I think it's really important to take slow steps in this journey. If we try to do too much at once, it can be overwhelming and hard to build habits. Educating yourself about environmental issues and alternatives to a disposable lifestyle is already a great step in the right direction. So what are some easy things you can do right now to reduce the amount waste you produce?
1. Bring your own bags to the grocery store. We all have reusable bags sitting in our homes, apartments or cars. I even had some in college. You just need to use them! Put some in your car, by the front door, wherever it will be easiest for you to grab them. They make collapsible ones you can put in your purse or pocket. Get into a routine--put them back in your car or right by the door after you are done unloading them.
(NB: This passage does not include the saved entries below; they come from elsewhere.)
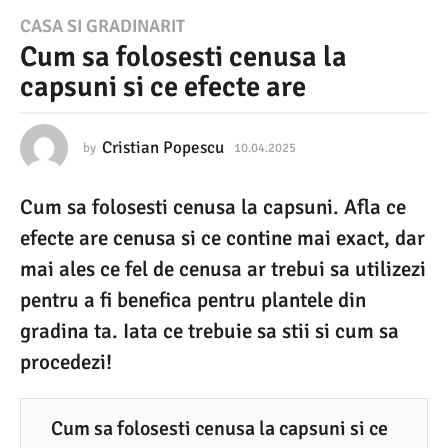
1
CASA SI GRADINARIT
Cum sa folosesti cenusa la
0
capsuni si ce efecte are
.
0
4
Cristian Popescu
by
10.04.2025
1
0
.
.
Cum sa folosesti cenusa la capsuni. Afla ce
0
2
4
efecte are cenusa si ce contine mai exact, dar
0
.
2
mai ales ce fel de cenusa ar trebui sa utilizezi
2
0
pentru a fi benefica pentru plantele din
5
2
5
gradina ta. Iata ce trebuie sa stii si cum sa
1
procedezi!
0
.
0
Cum sa folosesti cenusa la capsuni si ce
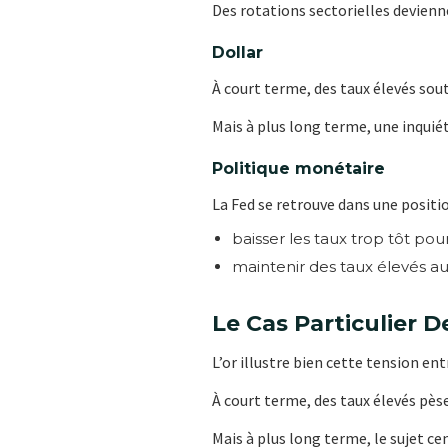
Des rotations sectorielles devienn
Dollar
À court terme, des taux élevés sou
Mais à plus long terme, une inquiét
Politique monétaire
La Fed se retrouve dans une positio
baisser les taux trop tôt pourr
maintenir des taux élevés au
Le Cas Particulier De
L’or illustre bien cette tension en
À court terme, des taux élevés pès
Mais à plus long terme, le sujet cen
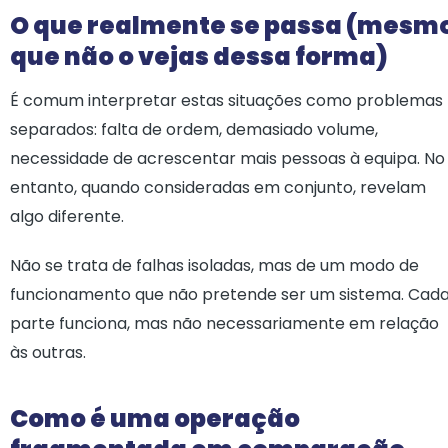
O que realmente se passa (mesm
que não o vejas dessa forma)
É comum interpretar estas situações como problemas
separados: falta de ordem, demasiado volume,
necessidade de acrescentar mais pessoas à equipa. No
entanto, quando consideradas em conjunto, revelam
algo diferente.
Não se trata de falhas isoladas, mas de um modo de
funcionamento que não pretende ser um sistema. Cad
parte funciona, mas não necessariamente em relação
às outras.
Como é uma operação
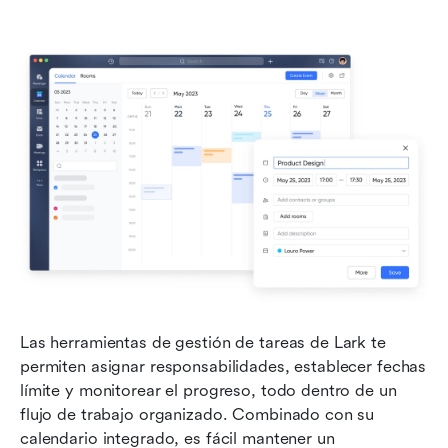
Las herramientas de gestión de tareas de Lark te 
permiten asignar responsabilidades, establecer fechas 
límite y monitorear el progreso, todo dentro de un 
flujo de trabajo organizado. Combinado con su 
calendario integrado, es fácil mantener un 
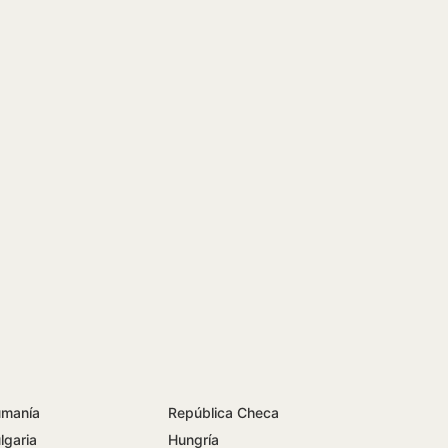
manía
República Checa
lgaria
Hungría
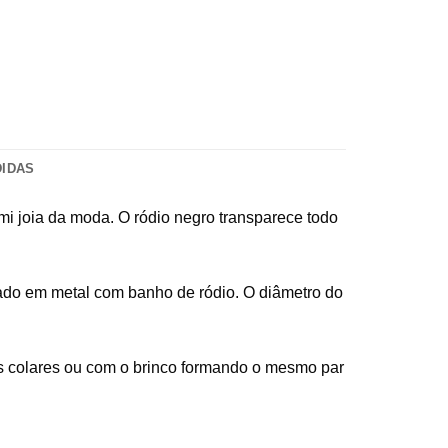
DIDAS
emi joia da moda. O ródio negro transparece todo
ado em metal com banho de ródio. O diâmetro do
s colares ou com o brinco formando o mesmo par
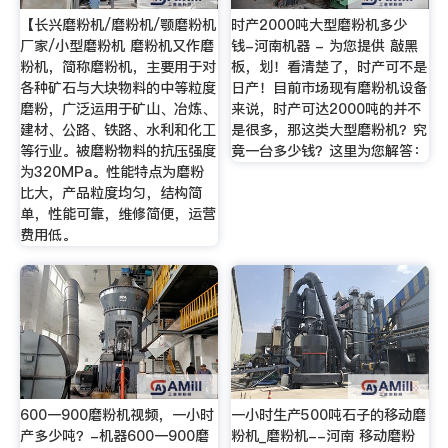
【长兴磨粉机/磨粉机/颚磨粉机
时产2000吨大型磨粉机多少
厂家/小型磨粉机 磨粉机又作磨
钱-河南机器 - 为您提供 敲黑
粉机，简称磨粉机，主要用于对
板，划！看清楚了，时产可不是
各种矿石与大块物料的中等粒度
日产！目前市场现有磨粉机设备
磨粉，广泛运用于矿山、冶炼、
来说，时产可达2000吨的并不
建材、公路、铁路、水利和化工
是很多，那这类大型磨粉机？究
等行业。被磨粉物料的抗压强度
竟一台多少钱？这里为您解答：
为320MPa。性能特点为磨粉
比大，产品粒度均匀，结构简
单，性能可靠，维修简便，运营
费用低。
600一900磨粉机视频，一小时
一小时生产500吨石子的移动磨
产多少吨？-机器600一900磨
粉机_磨粉机--河南 移动磨粉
And reusable bags aren't just for grocery shopping--you should use them at the mall, department stores, pharmacy, wherever you would normally use a plastic bag.
Also, how many times have you been carrying an overstuffed plastic grocery bag only to have it break, or the seam split? One of the great things about choosing reusable options, is that they are often more durable and more pleasant to use. Canvas shopping bags just work better than their flimsy plastic disposable counterparts.
But what if you don't remember to bring your bags? If I forget to bring my bags to the store, I either go back out to the car to get them or carry everything back by hand or in my purse. Plastic bags are no longer an option. The countless plastic bags we consume every day have a direct result on ocean life. I used to consume just as many as anyone else, asking for double bags, getting bags when I only had one or two small items. But then I started reading about what happened to them after we were done with them:
2. Ask for no straw when you eat out. This is another big one. Straws are also a huge source of pollution in the oceans, and we don't really need them. It is no inconvenience to the restaurant to give you a drink without a straw. It actually saves them money. If you like drinking out of a straw, there are glass straws that you can buy and bring with you. I have a straw from Glass Dharma that I bring with me. And they're much more fun to drink out of than the plastic ones!
Also good to remember, straws don't just come with your water and iced tea, they come with cocktails and milkshakes, too. I've been tripped up by this more than once! Here is a post by Plastic is Rubbish showing the amount of discarded straws they were able to pick up just walking the beach.
3. Bring your own water bottle and coffee/tea mug. According to this article, by buying single bottles of water, we are paying 2,000 times more than the cost of tap water. That is astounding. If that is not enough to convince you, then how about this: tap water is more highly regulated than bottled water. Don't be willing to pay that much of a markup for an inferior product just for convenience's sake. Bring your own bottle from home. Refill at water fountains. We have been convinced by these companies that we need their product, and even when money is tight, we end up spending it on a completely unnecessary thing.
How about hot drink cups? We're probably all aware that styrofoam is bad, but what about those paper cups? Well, they're lined with plastic. Beth Terry from My Plastic Free life wrote a great post on sneaky plastic (it's in milk and juice cartons, too!). I've never had a problem bringing my own travel mug to a coffee shop, and some places will even give you a small discount.
4. Don't use disposable coffee pods. I was again, guilty of this, too! These things produce so much waste, and are so much more expensive than even gourmet coffee bought in a bag. You end up paying for packaging. Why not buy a nice bag of coffee and use a french press or drip coffee maker? They brew a better cup of coffee anyway. Once again, we are paying for convenience. Another concern I have with these systems, outside of their wastefulness, is the fact that you are heating up the coffee through plastic. (Here is just one article that discusses the issues with heating plastics). If you have a brand new machine, and don't want to donate it, there are reusable filters that you can use (Keurig makes one), but they still are made from plastic.
Even if you can only do one of these things, that's still something! We must lead by example, and show others that there are better, easier options out there. We have to remember that our disposable items go somewhere after we are done with them, and oftentimes that "somewhere" can be quite problematic. Have you started doing any of these things yet? Which one have you struggled with? (Bottled water was hard at first for me!) Is there something else you think should be on the list?
(Note on water bottles and reusable bags: if you don't have any reusable bags or yours are in bad shape, I would advise against buying those cheapo ones you see at the grocery store checkout counters. They are also made of plastic, and don't hold up very well, especially after washing. Instead get some nice sturdy canvas ones. Ecobags has some nice ones. But if you already have bags, use those!
Now for water bottles: look for bottles made out of glass or stainless steel. Even plastics labeled BPA-free can still potentially leach not-so-harmless chemicals. I use a Lifefactory bottle, and Kleen Kanteen makes an entirely plastic free stainless bottle, which is awesome!)